## PASSAGE SHOWN
______

|
SAN DIEGO, CALIFORNIA
ELECTRONIC MUSIC TESTING
ANALOG vs. DIGITAL
MAY 2005
In 1988, long before the launch of Pinnacle Media, in a conference
room in Princeton NJ, Frank Cody and
Owen Leach began examining the flaws, impracticalities,
and numerous problems that programmers had uncovered through
traditional, paper & pencil music testing. Before hailing
what emanated from those meetings -- including the development
of electronic data collection, or Interactive-digital methodology,
and eventually the birth of Pinnacle Media Worldwide –
it is most important to outline what those inherent flaws
were at the time and in fact, still are today.
It was actually programmers within the industry, not researchers,
who began to notice some consistently troublesome occurrences
during the course of their paper & pencil music tests.
The following is a summary of the issues addressed as we examine
how these issues have been remedied though the means of technological
advances.
1- Intellectual Responses
For years, music had always been tested intellectually. We
were asking people to score songs using a 5 or 7 point scale
making respondents feel as if they were taking an SAT style
test forcing them to put a number to a product that they simply
did not use that way. Music simply is not a product of intellect
– it is one of emotion & passion. In fact, most
researchers and programmers will agree that the station generating
the most emotion will earn the distinction of the most compelling,
superlative product. The task was to identify statistically
reliable and accurate methods that would be able to measure
and harness that emotion. Simply put, people listen to the
radio and react emotionally, changing stations when they dislike
a song and turning it up when they love it!

______

## EXERCISE INSTRUCTIONS
Reproduce the passage on electronic music testing word for word, starting at "1- Intellectual Responses" and ending at "they love it!".

______

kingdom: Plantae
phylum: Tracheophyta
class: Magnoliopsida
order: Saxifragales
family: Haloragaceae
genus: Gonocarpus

______

## SOLUTION
1- Intellectual Responses
For years, music had always been tested intellectually. We
were asking people to score songs using a 5 or 7 point scale
making respondents feel as if they were taking an SAT style
test forcing them to put a number to a product that they simply
did not use that way. Music simply is not a product of intellect
– it is one of emotion & passion. In fact, most
researchers and programmers will agree that the station generating
the most emotion will earn the distinction of the most compelling,
superlative product. The task was to identify statistically
reliable and accurate methods that would be able to measure
and harness that emotion. Simply put, people listen to the
radio and react emotionally, changing stations when they dislike
a song and turning it up when they love it!